At-Tuwani – Around 10 am Palestinian shepherds were grazing their sheep and goats in the Meshakha valley when they were attacked by 11 settlers who came over the hill from the illegal outpost of Havat Ma’on armed with stones and knives. Some of the settlers were masked as they ran toward the shepherds throwing stones, yelling blasphemies against Islam and stating that internationals were now not present to protect them. According to Shaady from Maghayr al Abeed a settler attacked his donkey with a knife, and when he attempted to stop the attacker and protect his donkey, he was then hit by stones in the back and torso. Blows that took his breath away. Shaady had a huge welt on his back and bruising as a result of the attack.

Sheep and goats were also pummeled with rocks and the shepherds were forced to run to protect their flock. The shepherds were chased for several hundred meters. According to the Palestinian shepherds the soldiers saw the incident and refused to get involved. After the attack, IDF soldiers were seen greeting and shaking hands with the settlers as they walked back into the trees of the outpost of Havat Ma’on.

§ INFORMATION SHOWN
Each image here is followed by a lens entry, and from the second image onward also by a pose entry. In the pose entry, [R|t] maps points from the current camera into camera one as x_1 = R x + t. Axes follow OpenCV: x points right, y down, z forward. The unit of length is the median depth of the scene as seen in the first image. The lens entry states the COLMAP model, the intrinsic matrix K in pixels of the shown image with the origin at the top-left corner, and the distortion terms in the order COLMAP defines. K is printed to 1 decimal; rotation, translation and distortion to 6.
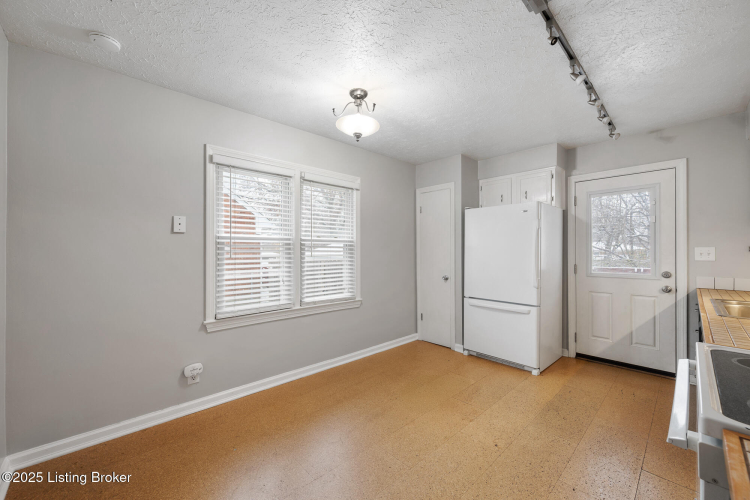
lens RADIAL K [[289.6, 0, 373.0], [0, 289.6, 251.1], [0, 0, 1]] dist [-0.000007, -0.000147]
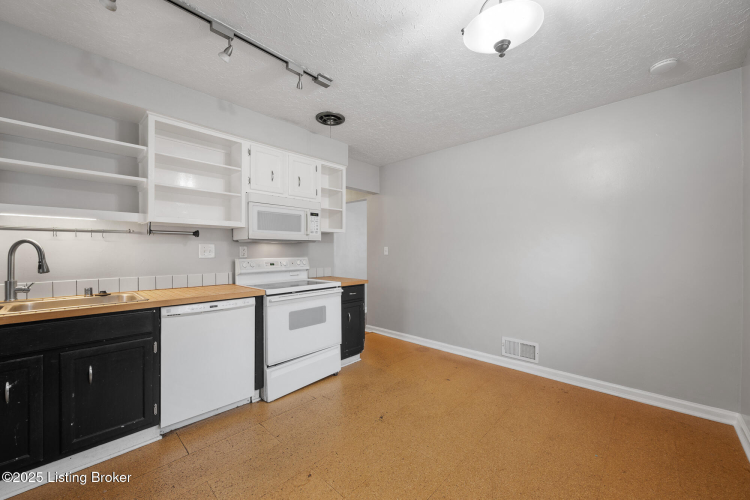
lens RADIAL K [[289.6, 0, 373.0], [0, 289.6, 251.1], [0, 0, 1]] dist [-0.000007, -0.000147]
pose [[-0.999247, 0.002578, -0.038724, 0.169555], [0.002511, 0.999995, 0.001767, 0.012744], [0.038728, 0.001668, -0.999248, 1.145213]]
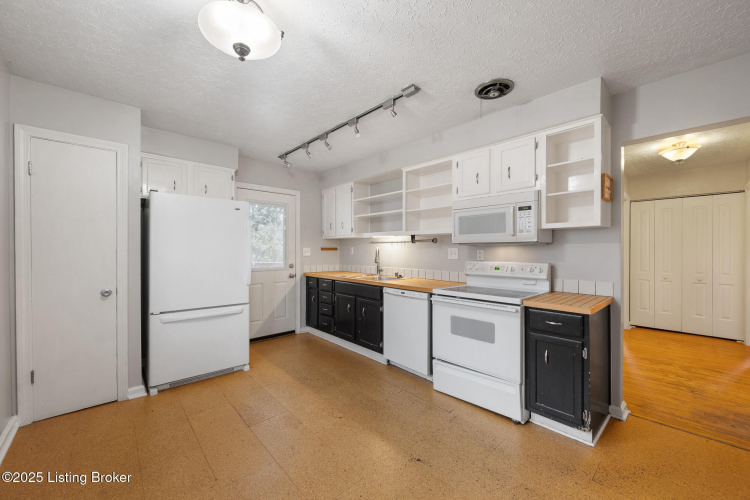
lens RADIAL K [[289.6, 0, 373.0], [0, 289.6, 251.1], [0, 0, 1]] dist [-0.000007, -0.000147]
pose [[0.025219, -0.002405, 0.999679, -0.452328], [-0.001446, 0.999996, 0.002442, 0.001216], [-0.999681, -0.001508, 0.025215, 0.524032]]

§ EXERCISES TO COMPLETE
A: List every place name that the report on the settler attack mentions, giving each one once.
B: Resume the report on the settler attack in the Meshakha valley, picking up after its final sentence.
The items have nothing to do with this material.

§ ANSWERS GIVEN
A: At-Tuwani, the Meshakha valley, Havat Ma'on, Maghayr al Abeed

B:
Shaady stated “we need all the people of the world Europe and America to see who is the agressor. how the palestinian is treated by the settlers.”

[Note: According to the Fourth Geneva Convention, the Hague Regulations, the International Court of Justice, and several United Nations resolutions, all Israeli settlements and outposts in the Occupied Palestinian Territories are illegal. Most settlement outposts, including Havat Ma’on (Hill 833), are considered illegal also under Israeli law.]

Operation Dove and Christian Peacemaker Teams have maintained an international presence in At-Tuwani and South Hebron Hills since 2004.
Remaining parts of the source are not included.